■ **Work request**
Rewrite the text of every item below, replacing "Führungskräfte" with "Vorgesetzte" and keeping everything else the same. Leave the pictures out of your answer.

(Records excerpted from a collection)

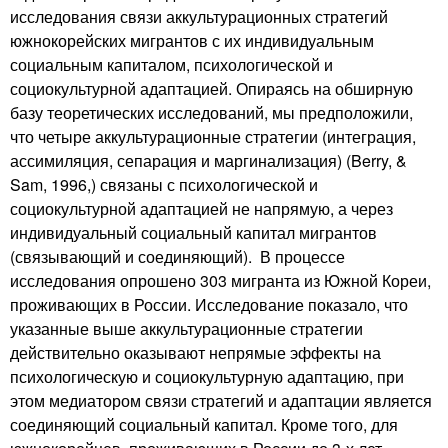
исследования связи аккультурационных стратегий
южнокорейских мигрантов с их индивидуальным
социальным капиталом, психологической и
социокультурной адаптацией. Опираясь на обширную
базу теоретических исследований, мы предположили,
что четыре аккультурационные стратегии (интеграция,
ассимиляция, сепарация и маргинализация) (Berry, &
Sam, 1996,) связаны с психологической и
социокультурной адаптацией не напрямую, а через
индивидуальный социальный капитал мигрантов
(связывающий и соединяющий). В процессе
исследования опрошено 303 мигранта из Южной Кореи,
проживающих в России. Исследование показало, что
указанные выше аккультурационные стратегии
действительно оказывают непрямые эффекты на
психологическую и социокультурную адаптацию, при
этом медиатором связи стратегий и адаптации является
соединяющий социальный капитал. Кроме того, для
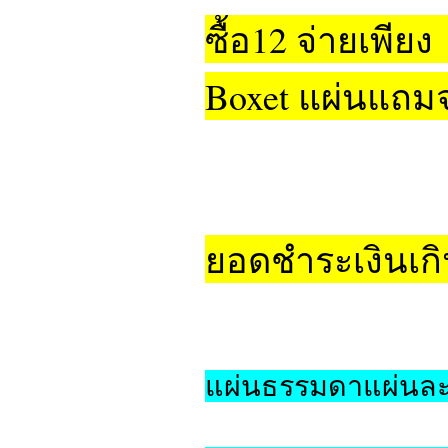
ซื้อ12 จ่ายเพียง
Boxet แผ่นแถม
ยอดชำระเงินเกิน
แผ่นธรรมดาแผ่นละ 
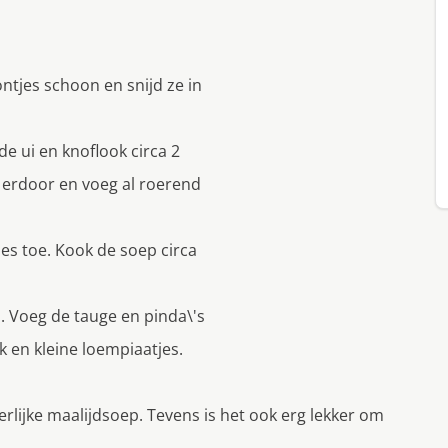
ntjes schoon en snijd ze in
de ui en knoflook circa 2
 erdoor en voeg al roerend
es toe. Kook de soep circa
s. Voeg de tauge en pinda\'s
k en kleine loempiaatjes.
eerlijke maalijdsoep. Tevens is het ook erg lekker om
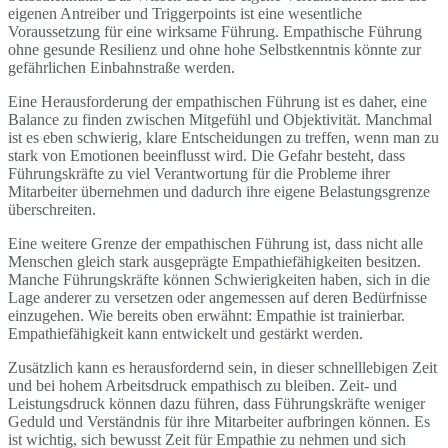
eigenen Antreiber und Triggerpoints ist eine wesentliche
Voraussetzung für eine wirksame Führung. Empathische Führung
ohne gesunde Resilienz und ohne hohe Selbstkenntnis könnte zur
gefährlichen Einbahnstraße werden.
Eine Herausforderung der empathischen Führung ist es daher, eine
Balance zu finden zwischen Mitgefühl und Objektivität. Manchmal
ist es eben schwierig, klare Entscheidungen zu treffen, wenn man zu
stark von Emotionen beeinflusst wird. Die Gefahr besteht, dass
Führungskräfte zu viel Verantwortung für die Probleme ihrer
Mitarbeiter übernehmen und dadurch ihre eigene Belastungsgrenze
überschreiten.
Eine weitere Grenze der empathischen Führung ist, dass nicht alle
Menschen gleich stark ausgeprägte Empathiefähigkeiten besitzen.
Manche Führungskräfte können Schwierigkeiten haben, sich in die
Lage anderer zu versetzen oder angemessen auf deren Bedürfnisse
einzugehen. Wie bereits oben erwähnt: Empathie ist trainierbar.
Empathiefähigkeit kann entwickelt und gestärkt werden.
Zusätzlich kann es herausfordernd sein, in dieser schnelllebigen Zeit
und bei hohem Arbeitsdruck empathisch zu bleiben. Zeit- und
Leistungsdruck können dazu führen, dass Führungskräfte weniger
Geduld und Verständnis für ihre Mitarbeiter aufbringen können. Es
ist wichtig, sich bewusst Zeit für Empathie zu nehmen und sich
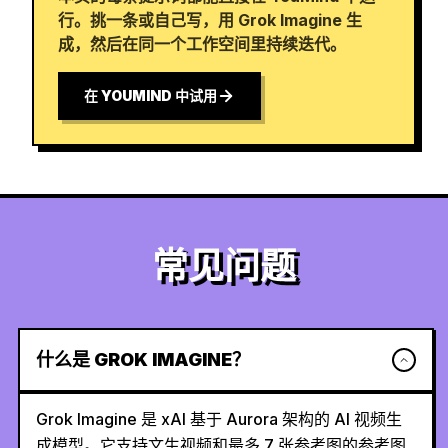
行。挑一条或自己写，用 Grok Imagine 生
成，然后在同一个工作空间里持续迭代。
在 YOUMIND 中试用
常见问题
什么是 GROK IMAGINE？
Grok Imagine 是 xAI 基于 Aurora 架构的 AI 视频生
成模型。它支持文生视频和最多 7 张参考图的参考图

■ **Task solution**
исследования связи аккультурационных стратегий
южнокорейских мигрантов с их индивидуальным
социальным капиталом, психологической и
социокультурной адаптацией. Опираясь на обширную
базу теоретических исследований, мы предположили,
что четыре аккультурационные стратегии (интеграция,
ассимиляция, сепарация и маргинализация) (Berry, &
Sam, 1996,) связаны с психологической и
социокультурной адаптацией не напрямую, а через
индивидуальный социальный капитал мигрантов
(связывающий и соединяющий). В процессе
исследования опрошено 303 мигранта из Южной Кореи,
проживающих в России. Исследование показало, что
указанные выше аккультурационные стратегии
действительно оказывают непрямые эффекты на
психологическую и социокультурную адаптацию, при
этом медиатором связи стратегий и адаптации является
соединяющий социальный капитал. Кроме того, для
ซื้อ12 จ่ายเพียง
Boxet แผ่นแถม
ยอดชำระเงินเกิน
แผ่นธรรมดาแผ่นละ 
ntjes schoon en snijd ze in
de ui en knoflook circa 2
 erdoor en voeg al roerend
es toe. Kook de soep circa
s. Voeg de tauge en pinda\'s
k en kleine loempiaatjes.
eerlijke maalijdsoep. Tevens is het ook erg lekker om
eigenen Antreiber und Triggerpoints ist eine wesentliche
Voraussetzung für eine wirksame Führung. Empathische Führung
ohne gesunde Resilienz und ohne hohe Selbstkenntnis könnte zur
gefährlichen Einbahnstraße werden.
Eine Herausforderung der empathischen Führung ist es daher, eine
Balance zu finden zwischen Mitgefühl und Objektivität. Manchmal
ist es eben schwierig, klare Entscheidungen zu treffen, wenn man zu
stark von Emotionen beeinflusst wird. Die Gefahr besteht, dass
Vorgesetzte zu viel Verantwortung für die Probleme ihrer
Mitarbeiter übernehmen und dadurch ihre eigene Belastungsgrenze
überschreiten.
Eine weitere Grenze der empathischen Führung ist, dass nicht alle
Menschen gleich stark ausgeprägte Empathiefähigkeiten besitzen.
Manche Vorgesetzte können Schwierigkeiten haben, sich in die
Lage anderer zu versetzen oder angemessen auf deren Bedürfnisse
einzugehen. Wie bereits oben erwähnt: Empathie ist trainierbar.
Empathiefähigkeit kann entwickelt und gestärkt werden.
Zusätzlich kann es herausfordernd sein, in dieser schnelllebigen Zeit
und bei hohem Arbeitsdruck empathisch zu bleiben. Zeit- und
Leistungsdruck können dazu führen, dass Vorgesetzte weniger
Geduld und Verständnis für ihre Mitarbeiter aufbringen können. Es
ist wichtig, sich bewusst Zeit für Empathie zu nehmen und sich
行。挑一条或自己写，用 Grok Imagine 生
成，然后在同一个工作空间里持续迭代。
在 YOUMIND 中试用
常见问题
什么是 GROK IMAGINE？
Grok Imagine 是 xAI 基于 Aurora 架构的 AI 视频生
成模型。它支持文生视频和最多 7 张参考图的参考图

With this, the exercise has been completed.